What is this thing called diet soda? Here are the ingredients of one of the best-selling brands, Diet Pepsi:
CARBONATED WATER, CARAMEL COLOR, ASPARTAME, PHOSPHORIC ACID, POTASSIUM BENZOATE (PRESERVES FRESHNESS), CAFFEINE, CITRIC ACID, NATURAL FLAVOR
My favorite line on that list is the “preserves freshness” that follows potassium benzoate. The freshness of what, precisely? The caramel color? Not likely—caramel color for most colas comes from a chemical reaction between sugar, ammonia, and sulfites at high temperatures. Or maybe it’s the phosphoric acid? Or the least plentiful ingredient of all, the unspecified “natural flavor”? In plain English, diet soda is artificially blackened water tarted up with synthetic chemicals. That anyone ponies up cash for such a thing surely counts as one of the food industry’s greatest marketing triumphs.
But it’s relatively benign, because it doesn’t fill people up with superfluous and potentially toxic calories from isolated sugars. Right? Well, maybe not.
Back in 1990, the National Institutes of Health began funding a long-term study of stroke and cardiovascular risk factors among of urban adults. Known as the Northern Manhattan Study and housed at Columbia University, the project enrolled thousands of people from the community and subjected them to medical testing while recording their food consumption habits.
Among its results, a surprising one has emerged (recently published paper available here): People who drink at least one diet soda a day are 43 percent more likely to experience a “vascular event”—i.e., strokes and heart attacks—than people who drink none.
Now, it’s important to understand that studies like this one establish correlation, not causation. It’s possible that the heart trouble experienced by diet soda drinkers comes from some other behavior they share that has nothing to do with diet soda.

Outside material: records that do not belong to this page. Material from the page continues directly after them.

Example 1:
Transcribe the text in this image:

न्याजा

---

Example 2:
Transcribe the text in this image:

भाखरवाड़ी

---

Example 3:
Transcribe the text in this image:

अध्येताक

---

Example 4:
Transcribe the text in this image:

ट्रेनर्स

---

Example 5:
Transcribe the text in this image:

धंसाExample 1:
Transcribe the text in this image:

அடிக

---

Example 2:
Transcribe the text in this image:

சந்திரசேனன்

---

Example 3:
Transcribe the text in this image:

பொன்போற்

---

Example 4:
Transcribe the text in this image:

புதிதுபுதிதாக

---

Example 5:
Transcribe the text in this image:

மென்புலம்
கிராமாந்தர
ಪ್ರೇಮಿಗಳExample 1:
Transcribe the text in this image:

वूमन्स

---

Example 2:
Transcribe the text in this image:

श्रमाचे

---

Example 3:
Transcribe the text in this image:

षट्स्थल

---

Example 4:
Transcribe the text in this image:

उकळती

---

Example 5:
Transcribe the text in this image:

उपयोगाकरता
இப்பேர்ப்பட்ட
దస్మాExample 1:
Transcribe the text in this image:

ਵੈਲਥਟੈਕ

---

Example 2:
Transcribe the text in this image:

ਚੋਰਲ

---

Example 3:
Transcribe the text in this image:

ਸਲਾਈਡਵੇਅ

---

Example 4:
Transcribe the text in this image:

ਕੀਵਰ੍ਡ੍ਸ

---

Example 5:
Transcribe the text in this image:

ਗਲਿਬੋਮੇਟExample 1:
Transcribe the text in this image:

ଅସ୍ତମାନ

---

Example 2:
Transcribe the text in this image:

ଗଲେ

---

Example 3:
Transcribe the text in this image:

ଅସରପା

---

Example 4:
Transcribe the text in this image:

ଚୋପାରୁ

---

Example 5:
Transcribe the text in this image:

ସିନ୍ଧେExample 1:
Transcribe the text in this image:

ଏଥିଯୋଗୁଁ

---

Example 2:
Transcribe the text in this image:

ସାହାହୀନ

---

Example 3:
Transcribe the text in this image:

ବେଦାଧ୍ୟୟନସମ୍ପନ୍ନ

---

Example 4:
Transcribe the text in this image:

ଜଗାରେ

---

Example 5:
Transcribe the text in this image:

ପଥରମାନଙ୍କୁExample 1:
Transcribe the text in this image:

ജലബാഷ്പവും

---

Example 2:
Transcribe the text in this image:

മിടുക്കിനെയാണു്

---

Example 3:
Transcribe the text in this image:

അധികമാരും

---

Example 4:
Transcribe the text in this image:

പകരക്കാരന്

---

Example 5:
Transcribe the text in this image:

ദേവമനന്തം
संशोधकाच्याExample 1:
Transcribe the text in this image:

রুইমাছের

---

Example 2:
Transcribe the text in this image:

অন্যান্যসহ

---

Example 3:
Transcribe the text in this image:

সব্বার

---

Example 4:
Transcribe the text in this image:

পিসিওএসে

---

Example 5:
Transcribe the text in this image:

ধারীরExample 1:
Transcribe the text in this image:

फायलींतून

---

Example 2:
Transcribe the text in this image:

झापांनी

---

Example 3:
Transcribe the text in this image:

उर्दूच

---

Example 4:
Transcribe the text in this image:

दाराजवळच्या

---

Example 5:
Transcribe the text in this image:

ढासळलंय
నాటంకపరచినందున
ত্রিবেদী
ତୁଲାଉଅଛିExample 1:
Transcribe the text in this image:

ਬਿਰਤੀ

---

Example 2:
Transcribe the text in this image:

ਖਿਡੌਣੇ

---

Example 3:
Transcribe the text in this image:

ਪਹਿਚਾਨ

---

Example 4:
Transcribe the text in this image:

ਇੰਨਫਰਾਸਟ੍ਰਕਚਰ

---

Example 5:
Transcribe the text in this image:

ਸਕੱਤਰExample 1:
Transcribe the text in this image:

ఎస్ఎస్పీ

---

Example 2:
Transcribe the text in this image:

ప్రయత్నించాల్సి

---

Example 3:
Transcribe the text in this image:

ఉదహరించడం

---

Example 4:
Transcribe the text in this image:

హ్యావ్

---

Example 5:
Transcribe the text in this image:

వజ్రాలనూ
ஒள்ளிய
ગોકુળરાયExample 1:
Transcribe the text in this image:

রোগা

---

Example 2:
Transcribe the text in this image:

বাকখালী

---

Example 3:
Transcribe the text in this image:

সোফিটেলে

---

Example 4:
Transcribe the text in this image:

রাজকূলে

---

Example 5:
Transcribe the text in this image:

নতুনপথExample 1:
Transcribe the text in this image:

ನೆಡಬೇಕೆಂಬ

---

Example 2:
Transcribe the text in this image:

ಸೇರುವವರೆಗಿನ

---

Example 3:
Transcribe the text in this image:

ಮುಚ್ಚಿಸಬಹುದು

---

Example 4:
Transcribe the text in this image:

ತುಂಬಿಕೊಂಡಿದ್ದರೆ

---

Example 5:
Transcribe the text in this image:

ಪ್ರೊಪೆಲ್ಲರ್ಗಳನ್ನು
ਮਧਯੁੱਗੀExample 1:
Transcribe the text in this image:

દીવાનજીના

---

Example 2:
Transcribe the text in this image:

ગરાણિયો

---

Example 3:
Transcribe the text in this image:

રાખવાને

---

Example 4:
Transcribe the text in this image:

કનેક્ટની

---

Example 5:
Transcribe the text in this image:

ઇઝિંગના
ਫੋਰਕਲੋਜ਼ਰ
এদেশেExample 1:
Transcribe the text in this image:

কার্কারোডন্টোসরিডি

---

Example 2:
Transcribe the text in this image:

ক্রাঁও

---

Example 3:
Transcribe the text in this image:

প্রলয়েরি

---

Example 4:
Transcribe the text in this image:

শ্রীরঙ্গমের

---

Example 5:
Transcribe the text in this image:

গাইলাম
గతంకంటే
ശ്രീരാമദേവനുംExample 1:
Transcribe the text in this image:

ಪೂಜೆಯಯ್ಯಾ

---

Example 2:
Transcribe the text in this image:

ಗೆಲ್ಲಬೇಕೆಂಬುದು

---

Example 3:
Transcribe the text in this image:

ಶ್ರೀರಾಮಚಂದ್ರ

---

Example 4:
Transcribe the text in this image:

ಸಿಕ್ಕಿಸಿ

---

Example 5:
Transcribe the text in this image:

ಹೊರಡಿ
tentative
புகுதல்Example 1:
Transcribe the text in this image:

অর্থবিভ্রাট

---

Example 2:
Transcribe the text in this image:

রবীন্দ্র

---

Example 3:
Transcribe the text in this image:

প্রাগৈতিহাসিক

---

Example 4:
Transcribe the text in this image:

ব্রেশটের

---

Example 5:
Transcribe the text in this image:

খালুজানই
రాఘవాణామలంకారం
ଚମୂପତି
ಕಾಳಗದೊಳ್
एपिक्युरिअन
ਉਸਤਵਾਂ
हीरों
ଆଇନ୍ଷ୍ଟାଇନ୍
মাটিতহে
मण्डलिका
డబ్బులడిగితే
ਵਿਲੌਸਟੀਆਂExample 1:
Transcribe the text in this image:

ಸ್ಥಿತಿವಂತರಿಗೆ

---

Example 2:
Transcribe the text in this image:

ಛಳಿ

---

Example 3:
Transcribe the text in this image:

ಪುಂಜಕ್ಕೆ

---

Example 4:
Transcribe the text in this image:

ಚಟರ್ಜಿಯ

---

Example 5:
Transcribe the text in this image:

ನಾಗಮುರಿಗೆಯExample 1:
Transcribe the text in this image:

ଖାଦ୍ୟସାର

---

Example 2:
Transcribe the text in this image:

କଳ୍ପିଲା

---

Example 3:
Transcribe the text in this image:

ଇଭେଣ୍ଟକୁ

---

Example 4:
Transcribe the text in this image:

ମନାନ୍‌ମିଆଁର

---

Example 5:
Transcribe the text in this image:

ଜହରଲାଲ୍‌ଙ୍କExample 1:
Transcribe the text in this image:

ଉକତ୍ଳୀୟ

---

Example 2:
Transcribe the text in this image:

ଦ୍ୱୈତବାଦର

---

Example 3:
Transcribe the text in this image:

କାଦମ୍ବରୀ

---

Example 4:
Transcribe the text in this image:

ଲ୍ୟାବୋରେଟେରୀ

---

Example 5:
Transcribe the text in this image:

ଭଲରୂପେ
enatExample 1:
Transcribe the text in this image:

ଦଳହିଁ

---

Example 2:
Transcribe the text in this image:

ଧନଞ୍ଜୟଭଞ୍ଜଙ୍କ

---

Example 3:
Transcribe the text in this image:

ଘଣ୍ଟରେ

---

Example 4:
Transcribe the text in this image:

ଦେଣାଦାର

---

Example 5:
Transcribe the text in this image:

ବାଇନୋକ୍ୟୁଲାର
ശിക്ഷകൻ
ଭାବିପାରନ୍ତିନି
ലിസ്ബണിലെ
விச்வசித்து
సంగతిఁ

But crucially, this study accounted for factors like weight, diabetes, high blood pressure, and intake of calories, cholesterol, and sodium, study author and University of Miami epidemiologist Hannah Gardener told me in a phone conversation. In other words, nonoverweight diet soda drinkers showed significantly more risk of heart attack than nonoverweight people who don’t drink diet soda.
The Manhattan results comes on the heels of other highly suggestive research showing an association between diet-soda consumption and type 2 (adult onset) diabetes and metabolic syndrome, a condition characterized by abdominal obesity, high blood pressure, and other factors.
I would be remiss if I did not add that the main sweetener for diet soda is aspartame, a substance that back in the early 1980s took a controversial and colorful path through FDA regulatory approval that I described in this Grist post last year. In a 2005 study of rats published in Environmental Health Perspectives, researchers at the European Ramazzini Foundation found aspartame to have carcinogenic effects at low levels—a suspicion that has haunted the sweetener since its tortured approval process in the ’80s. The FDA officially dismissed the Ramazzini results in 2007, claiming that they’re based on poor science.
Even so, the latest research from Manhattan suggests people looking for healthy alternatives to sugary sodas might do well to avoid the “diet” option.